By the way... Seeq Ranger: Mirror Item Lore X-Potion: a quick and easy game break. I'm thinking of trying to play through again without cheating with this.

Xefas
2010-01-28, 01:44 PM
I'm still in the process of playing it, and I like it somewhat. It's not capturing me quite like the first FFTA, and neither were as good as the original Tactics or War of the Lions. But it's fun enough (if just as exceptionally easy as the first FFTA). The problem may be that I couldn't care less about these characters. They're really generic and their quest, by and large, doesn't interest me.

In FFTA, I at least hated Marche with so much passion that I wanted to complete the game for the sole glimmer of hope that he might get his comeuppance and die in a horrible fire.

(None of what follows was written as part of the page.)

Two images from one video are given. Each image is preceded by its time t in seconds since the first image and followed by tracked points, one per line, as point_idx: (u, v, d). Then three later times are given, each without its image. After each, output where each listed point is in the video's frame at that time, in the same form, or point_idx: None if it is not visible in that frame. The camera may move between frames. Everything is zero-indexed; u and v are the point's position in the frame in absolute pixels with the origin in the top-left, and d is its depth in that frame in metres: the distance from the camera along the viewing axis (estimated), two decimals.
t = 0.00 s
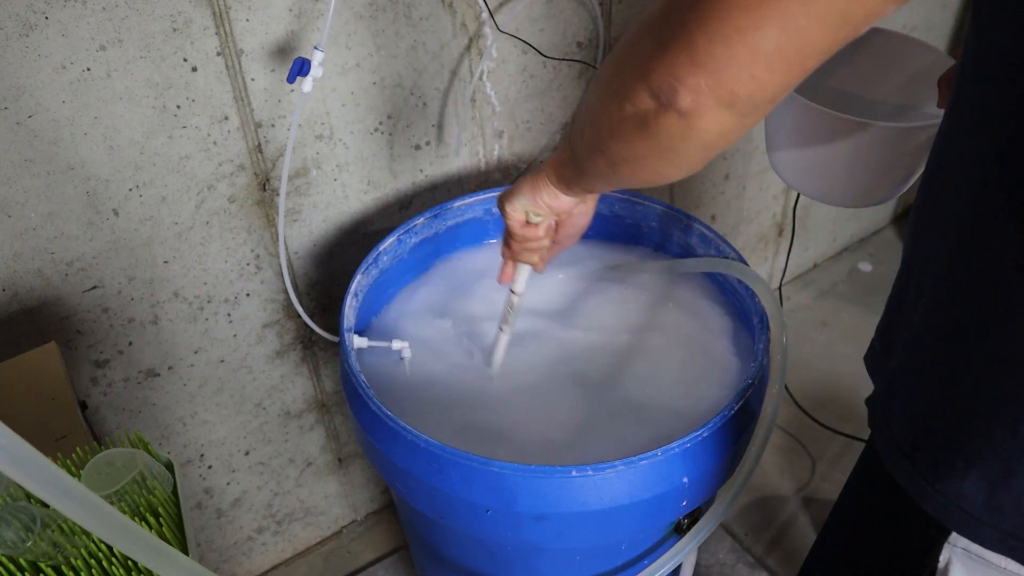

The quest itself, to annihilate a nearly perfect utopia for no other purpose than to spread misery and suffering amongst those closest to me, was...terrifying...evil...gruesome...but it was interesting.

In Tactics/War of the Lions, the plot was very engaging. Kings and countries and popes and intrigue and betrayal and bigotry and oh ****, mother******, **** goin' down! **** goin' down! Don't run that way! Yo' childhood friend's comin' to murder you that way! Fo' entirely understandable reasons! Oh ****, press A! Press A! (http://www.youtube.com/watch?v=IchUU5soSFo)

Not to mention Tactics had some legitimate difficulty. If you slapped together random classes on random guys, you were going to lose. Heck, even if you had a well thought out, specifically synergistic team who worked together well and had suitable bravery/faith for their classes and everything functioned optimally...you could still make a tactical error. You move some guy a few squares farther than you should have, and suddenly BAM, yeah, the enemy had four doublecast summoners hidden behind that ridge. And yeah, your White Mage just got smoked by eight ifrits, what of it?

This is circumvented somewhat by being able to go back and level yourself until the current story quests are easy for you, but at the very least it gave 'me' the option of not doing that and having a tough time with a tactics game (which no other grid based tactics game has done for me).